Plus proche de l'anarchie que de la dictature
D'autre part, entre la liberté totale (anarchie), et la dictature (planification) totale, il y a une très grande distance. Ce que tentent de cacher — ou pire, ne voient pas — nos complotistes et nos libéraux est que:
- les restrictions sanitaires sont à la fois temporaires, justifiées scientifiquement, et visent à protéger l'entier de la population;
- l'économie libérale est, comme son nom l'indique, toujours infiniment plus proche du pôle de la liberté et de la dérégulation que celui de la dictature.
Ajouter des régulations indispensables pour la survie de l'espèce humaine et d'une bonne partie — si ce n'est la totalité — du vivant sur Terre, comme la prise en compte de toute pollution de l'environnement (pas seulement celle du CO2) et la réduction des inégalités sociales (qui je le rappelle, sont liées au racisme, au populisme, et au complotisme, comme les études scientifiques le soutiennent) nous tiendront encore bien plus éloignés de la dictature que de l'anarchie.
Ainsi, rassurons les chantres de la Liberté, complotistes et libéraux: un pas qui nous éloigne de l'anarchie est certes un pas qui nous rapproche de la dictature, mais nous sommes dans nos démocraties encore infiniment plus proches de la première que de la seconde.
Défendre des états d'anarchie
Ainsi, ces «Appels à la Liberté» représentent une stratégie rhétorique ou une erreur parfaitement trompeuses et mensongères. En réalité, ces signaux d'alarme pavloviens («Liberté!!») sont utilisés de manière consciente ou non pour défendre des états d'anarchie, d'absence de règles, de dérégulation excessives. Les complotistes voudraient pouvoir vivre tout à fait normalement quand les urgences se remplissent de manière exponentielle («Liberté!!»), et les libéraux voudraient conserver un état de liberté totale économique, qui permet aux plus riches — et certes, parfois à quelques plus pauvres — de s'enrichir de toutes les façons, sans aucune barrière («Liberté!!»).
L'«Appel à la Liberté», dans un contexte de démocratie où les libertés sont maximales, peut être vu comme un sophisme, dans la famille des techniques de l'épouvantail fort utilisées en politique, qui consistent à caricaturer la position de l'adversaire pour critiquer cette caricature et non la position réelle de l'adversaire (bien sûr, un appel à la liberté dans un contexte dictatorial ne constituera pas un tel sophisme, et pourra être légitime).

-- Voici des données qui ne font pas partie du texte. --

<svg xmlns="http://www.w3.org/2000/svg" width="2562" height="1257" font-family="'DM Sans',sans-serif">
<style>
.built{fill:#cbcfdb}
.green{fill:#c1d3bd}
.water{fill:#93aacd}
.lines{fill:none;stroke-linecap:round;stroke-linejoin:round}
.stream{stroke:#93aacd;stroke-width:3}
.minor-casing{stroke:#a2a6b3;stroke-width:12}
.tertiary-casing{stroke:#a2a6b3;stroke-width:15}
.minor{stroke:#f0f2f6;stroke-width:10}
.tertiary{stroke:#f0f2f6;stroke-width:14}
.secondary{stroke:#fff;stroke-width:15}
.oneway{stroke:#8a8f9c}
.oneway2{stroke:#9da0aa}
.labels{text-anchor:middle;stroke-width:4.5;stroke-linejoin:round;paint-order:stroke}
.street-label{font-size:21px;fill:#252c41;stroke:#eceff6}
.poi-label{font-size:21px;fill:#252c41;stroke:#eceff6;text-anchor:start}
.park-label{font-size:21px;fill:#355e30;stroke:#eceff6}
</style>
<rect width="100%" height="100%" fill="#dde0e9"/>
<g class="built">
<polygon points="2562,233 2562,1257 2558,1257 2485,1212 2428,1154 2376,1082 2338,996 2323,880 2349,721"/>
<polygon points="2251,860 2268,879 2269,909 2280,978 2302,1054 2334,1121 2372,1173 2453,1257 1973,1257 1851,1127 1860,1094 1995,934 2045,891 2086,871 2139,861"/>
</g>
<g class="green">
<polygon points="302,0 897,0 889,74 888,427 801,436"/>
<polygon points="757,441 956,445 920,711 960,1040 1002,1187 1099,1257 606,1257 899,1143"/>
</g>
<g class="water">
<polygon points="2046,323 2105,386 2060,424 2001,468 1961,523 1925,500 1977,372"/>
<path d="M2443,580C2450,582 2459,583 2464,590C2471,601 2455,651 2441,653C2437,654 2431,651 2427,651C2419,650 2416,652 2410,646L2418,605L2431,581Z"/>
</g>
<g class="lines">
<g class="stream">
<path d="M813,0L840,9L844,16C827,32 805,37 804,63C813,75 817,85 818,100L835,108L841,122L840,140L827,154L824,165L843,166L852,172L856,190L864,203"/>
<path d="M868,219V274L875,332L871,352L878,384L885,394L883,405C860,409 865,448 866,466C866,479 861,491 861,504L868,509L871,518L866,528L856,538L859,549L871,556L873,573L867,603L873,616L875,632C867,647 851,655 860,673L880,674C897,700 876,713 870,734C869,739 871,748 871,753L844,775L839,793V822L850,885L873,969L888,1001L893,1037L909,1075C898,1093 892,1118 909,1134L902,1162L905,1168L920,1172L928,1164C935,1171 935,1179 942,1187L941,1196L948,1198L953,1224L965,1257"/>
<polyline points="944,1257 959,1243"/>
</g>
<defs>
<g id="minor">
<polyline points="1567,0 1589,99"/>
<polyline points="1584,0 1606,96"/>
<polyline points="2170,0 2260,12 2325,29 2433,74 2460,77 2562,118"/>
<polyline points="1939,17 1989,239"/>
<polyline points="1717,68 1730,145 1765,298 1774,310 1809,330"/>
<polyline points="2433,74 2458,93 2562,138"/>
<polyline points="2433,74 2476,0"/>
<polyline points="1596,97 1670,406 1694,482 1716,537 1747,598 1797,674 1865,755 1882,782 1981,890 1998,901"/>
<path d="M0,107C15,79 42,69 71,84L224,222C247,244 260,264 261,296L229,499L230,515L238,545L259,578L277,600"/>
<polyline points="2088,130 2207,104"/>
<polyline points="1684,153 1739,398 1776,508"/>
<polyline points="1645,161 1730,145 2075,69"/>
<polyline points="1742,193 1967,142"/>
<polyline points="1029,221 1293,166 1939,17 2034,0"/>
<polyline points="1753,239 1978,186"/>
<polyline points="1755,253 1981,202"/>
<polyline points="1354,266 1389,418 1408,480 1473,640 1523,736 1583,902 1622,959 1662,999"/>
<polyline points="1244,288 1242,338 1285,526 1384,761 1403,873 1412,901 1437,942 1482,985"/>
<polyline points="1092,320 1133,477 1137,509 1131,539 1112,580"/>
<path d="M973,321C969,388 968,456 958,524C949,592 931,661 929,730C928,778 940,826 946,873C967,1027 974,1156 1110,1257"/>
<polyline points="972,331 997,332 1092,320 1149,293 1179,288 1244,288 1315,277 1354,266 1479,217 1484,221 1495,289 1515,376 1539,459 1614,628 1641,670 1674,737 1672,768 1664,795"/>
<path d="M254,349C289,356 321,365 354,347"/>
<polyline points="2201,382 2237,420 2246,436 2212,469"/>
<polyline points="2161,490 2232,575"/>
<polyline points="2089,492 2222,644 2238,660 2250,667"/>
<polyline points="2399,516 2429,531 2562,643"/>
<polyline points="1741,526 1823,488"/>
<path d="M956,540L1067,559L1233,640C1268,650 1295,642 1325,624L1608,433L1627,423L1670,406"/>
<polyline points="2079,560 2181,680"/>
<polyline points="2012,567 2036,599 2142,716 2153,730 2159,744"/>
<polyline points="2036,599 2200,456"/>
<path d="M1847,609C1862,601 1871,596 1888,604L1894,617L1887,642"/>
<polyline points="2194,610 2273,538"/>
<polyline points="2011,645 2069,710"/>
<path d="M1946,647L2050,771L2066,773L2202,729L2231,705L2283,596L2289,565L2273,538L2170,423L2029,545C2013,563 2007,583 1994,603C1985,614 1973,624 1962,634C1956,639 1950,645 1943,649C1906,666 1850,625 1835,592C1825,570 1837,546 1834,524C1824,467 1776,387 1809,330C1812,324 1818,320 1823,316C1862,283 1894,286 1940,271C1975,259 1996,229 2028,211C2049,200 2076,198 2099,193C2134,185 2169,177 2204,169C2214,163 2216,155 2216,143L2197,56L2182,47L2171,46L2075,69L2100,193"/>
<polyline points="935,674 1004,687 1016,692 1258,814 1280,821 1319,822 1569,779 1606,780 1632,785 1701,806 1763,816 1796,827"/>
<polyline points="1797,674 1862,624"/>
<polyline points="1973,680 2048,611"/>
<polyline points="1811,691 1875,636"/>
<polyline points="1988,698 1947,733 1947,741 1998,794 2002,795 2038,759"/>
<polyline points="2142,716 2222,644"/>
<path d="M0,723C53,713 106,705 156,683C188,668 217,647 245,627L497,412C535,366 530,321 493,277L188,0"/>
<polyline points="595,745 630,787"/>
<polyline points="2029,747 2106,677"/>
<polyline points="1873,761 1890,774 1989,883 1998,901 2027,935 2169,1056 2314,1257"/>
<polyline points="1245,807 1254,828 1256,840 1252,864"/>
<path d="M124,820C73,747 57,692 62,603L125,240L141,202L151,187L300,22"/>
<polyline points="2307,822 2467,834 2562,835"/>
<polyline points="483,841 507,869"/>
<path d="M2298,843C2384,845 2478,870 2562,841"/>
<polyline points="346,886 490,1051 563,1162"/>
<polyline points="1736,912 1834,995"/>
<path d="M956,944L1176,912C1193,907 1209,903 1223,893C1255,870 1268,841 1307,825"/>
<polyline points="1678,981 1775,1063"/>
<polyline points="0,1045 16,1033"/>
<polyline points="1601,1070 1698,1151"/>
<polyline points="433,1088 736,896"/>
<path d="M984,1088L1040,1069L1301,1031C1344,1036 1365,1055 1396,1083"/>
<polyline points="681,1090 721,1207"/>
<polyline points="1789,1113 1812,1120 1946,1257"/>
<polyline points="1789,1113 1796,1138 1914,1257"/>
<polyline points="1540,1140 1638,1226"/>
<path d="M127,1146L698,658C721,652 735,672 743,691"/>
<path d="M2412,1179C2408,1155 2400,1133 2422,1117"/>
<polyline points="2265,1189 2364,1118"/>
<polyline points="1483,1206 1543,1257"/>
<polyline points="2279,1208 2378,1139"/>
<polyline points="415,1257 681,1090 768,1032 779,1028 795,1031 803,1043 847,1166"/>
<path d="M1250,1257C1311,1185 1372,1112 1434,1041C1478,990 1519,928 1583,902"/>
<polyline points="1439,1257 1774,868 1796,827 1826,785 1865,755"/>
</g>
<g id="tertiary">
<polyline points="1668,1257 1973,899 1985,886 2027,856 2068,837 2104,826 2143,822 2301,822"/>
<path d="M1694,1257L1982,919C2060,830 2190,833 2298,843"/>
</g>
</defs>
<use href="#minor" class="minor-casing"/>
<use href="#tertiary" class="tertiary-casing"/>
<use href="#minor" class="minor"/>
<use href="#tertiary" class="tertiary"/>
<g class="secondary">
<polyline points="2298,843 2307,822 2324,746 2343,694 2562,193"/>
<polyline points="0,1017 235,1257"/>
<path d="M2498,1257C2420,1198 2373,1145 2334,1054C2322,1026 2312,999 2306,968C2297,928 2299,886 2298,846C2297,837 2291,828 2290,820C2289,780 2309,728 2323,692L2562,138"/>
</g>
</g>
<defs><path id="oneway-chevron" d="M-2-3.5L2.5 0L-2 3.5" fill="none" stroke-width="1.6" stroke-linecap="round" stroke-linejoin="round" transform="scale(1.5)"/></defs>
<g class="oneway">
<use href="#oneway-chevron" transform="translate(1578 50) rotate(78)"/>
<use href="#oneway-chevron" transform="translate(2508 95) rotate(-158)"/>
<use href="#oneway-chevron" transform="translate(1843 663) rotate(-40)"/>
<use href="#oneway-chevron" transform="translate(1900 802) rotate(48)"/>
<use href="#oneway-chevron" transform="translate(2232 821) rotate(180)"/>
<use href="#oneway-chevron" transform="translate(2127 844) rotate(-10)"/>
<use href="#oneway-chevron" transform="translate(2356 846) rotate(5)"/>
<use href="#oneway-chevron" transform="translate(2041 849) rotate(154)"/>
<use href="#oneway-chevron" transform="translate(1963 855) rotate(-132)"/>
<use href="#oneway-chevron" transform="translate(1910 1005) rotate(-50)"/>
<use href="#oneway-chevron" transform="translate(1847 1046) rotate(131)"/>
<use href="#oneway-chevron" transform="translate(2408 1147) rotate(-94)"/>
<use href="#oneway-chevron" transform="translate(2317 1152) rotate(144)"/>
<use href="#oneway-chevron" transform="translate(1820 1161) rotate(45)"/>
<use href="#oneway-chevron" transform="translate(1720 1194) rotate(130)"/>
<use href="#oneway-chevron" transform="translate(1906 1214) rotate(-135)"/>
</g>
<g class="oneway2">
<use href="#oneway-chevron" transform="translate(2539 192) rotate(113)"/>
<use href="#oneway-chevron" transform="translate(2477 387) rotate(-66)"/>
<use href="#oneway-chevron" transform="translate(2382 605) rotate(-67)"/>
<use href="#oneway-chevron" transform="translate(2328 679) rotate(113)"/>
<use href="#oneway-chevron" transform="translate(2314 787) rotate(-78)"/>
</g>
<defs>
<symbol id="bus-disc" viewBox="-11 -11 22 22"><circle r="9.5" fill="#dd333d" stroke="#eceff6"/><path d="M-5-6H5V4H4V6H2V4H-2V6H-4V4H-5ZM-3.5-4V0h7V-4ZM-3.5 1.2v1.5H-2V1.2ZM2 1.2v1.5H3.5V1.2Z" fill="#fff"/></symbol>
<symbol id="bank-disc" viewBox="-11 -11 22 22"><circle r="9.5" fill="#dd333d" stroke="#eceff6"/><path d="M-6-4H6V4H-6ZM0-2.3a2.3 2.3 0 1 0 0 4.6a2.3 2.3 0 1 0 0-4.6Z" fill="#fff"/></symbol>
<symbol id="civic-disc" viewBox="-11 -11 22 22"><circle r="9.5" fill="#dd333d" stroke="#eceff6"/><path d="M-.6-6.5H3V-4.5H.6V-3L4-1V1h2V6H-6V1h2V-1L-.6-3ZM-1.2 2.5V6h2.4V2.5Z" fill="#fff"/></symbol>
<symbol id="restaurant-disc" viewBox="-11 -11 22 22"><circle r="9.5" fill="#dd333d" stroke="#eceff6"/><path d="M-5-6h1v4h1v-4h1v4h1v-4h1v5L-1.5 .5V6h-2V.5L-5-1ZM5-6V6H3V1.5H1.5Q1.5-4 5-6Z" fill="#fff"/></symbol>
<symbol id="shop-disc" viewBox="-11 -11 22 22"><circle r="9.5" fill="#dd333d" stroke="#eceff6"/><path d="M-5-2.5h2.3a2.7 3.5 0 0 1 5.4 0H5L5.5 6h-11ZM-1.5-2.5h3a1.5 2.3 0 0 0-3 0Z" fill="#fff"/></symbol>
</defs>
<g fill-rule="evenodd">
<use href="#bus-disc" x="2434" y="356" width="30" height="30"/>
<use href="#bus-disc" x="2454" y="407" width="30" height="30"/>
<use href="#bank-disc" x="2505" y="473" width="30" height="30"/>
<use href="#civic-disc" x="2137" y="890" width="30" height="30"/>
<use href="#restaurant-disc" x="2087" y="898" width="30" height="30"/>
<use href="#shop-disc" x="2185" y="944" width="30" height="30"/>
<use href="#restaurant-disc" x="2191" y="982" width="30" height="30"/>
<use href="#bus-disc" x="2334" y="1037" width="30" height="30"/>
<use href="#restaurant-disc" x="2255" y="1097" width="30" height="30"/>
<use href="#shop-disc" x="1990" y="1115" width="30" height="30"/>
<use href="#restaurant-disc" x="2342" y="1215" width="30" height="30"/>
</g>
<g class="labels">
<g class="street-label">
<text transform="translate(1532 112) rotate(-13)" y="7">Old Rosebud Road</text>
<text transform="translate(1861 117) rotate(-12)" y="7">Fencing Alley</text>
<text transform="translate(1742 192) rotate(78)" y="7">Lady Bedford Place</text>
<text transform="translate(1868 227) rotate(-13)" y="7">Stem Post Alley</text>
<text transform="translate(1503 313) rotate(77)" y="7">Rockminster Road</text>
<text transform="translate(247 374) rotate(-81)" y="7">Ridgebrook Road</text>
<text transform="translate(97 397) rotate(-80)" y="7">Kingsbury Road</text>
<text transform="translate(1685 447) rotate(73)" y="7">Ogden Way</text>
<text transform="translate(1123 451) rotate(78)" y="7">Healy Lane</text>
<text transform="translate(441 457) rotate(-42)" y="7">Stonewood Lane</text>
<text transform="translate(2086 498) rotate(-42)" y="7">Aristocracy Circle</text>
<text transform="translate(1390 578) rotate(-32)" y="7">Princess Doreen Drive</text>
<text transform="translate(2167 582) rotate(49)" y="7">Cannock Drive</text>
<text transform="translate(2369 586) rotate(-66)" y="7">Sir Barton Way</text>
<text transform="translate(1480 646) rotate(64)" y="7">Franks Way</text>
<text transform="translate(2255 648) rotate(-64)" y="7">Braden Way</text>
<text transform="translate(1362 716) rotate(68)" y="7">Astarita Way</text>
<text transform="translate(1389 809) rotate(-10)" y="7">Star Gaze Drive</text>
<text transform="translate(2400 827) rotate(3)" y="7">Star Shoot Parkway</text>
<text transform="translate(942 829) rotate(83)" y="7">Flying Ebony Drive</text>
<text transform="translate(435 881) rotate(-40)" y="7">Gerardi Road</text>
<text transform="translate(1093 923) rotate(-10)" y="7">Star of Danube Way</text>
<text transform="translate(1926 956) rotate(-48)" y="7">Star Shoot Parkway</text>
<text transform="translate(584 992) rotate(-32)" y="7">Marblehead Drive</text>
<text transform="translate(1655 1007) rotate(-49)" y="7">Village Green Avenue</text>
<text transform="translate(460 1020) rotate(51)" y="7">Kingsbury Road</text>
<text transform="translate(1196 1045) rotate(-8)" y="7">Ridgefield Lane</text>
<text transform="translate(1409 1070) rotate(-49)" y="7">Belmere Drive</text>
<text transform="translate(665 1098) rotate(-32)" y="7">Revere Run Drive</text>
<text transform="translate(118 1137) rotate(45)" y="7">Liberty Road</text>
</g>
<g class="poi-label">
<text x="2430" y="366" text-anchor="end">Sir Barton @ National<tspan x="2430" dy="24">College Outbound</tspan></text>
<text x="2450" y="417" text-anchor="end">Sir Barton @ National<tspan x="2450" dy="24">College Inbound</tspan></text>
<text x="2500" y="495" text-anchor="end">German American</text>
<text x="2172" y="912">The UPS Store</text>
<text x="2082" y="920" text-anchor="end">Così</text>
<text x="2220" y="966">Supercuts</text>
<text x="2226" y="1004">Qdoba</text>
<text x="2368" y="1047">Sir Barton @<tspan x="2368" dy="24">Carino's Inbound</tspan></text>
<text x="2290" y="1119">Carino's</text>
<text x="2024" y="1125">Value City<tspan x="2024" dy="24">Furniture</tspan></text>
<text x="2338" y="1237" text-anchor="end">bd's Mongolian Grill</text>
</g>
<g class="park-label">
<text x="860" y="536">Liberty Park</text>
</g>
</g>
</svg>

S'éloigner de l'anarchie égoïste
Dans un monde moderne dans lequel les enjeux deviennent planétaires, il sera de moins en moins possible que le 10% le plus riche de la population pollue autant que les 50% les plus pauvres, et que la fortune du 1% soit équivalente à celle du 99% restant, selon les chiffres qu'on peut trouver ici ou là (et si ces chiffres sont un peu moins extrêmes, ils n'en demeurent pas moins intolérables).
L'un des avantages de la transparence d'Internet est de mettre en lumière l'impossibilité que sur une même planète, 45 millions de personnes soient menacées de famine (selon le Programme Alimentaire Mondial), pendant que quelques autres gagnent et dépensent des milliards, polluent en utilisant quotidiennement leurs jets privés et leurs yachts. C'est en quelque sorte une forme de non-assistance à personnes en danger, voire même un massacre de masse par négligence.
Les «libertés» de gagner et dépenser des sommes faramineuses et de polluer la planète n'en sont pas, pas plus que nous sommes totalement libres de propager des maladies potentiellement mortelles dans la communauté. Réduire les inégalités indécentes et la mise en danger de la vie sur la planète ne conduit pas à la dictature, il éloigne de l'anarchie égoïste et de la dérégulation fanatique qui a prévalu jusqu'à maintenant au nom du «libéralisme» et de la «Liberté».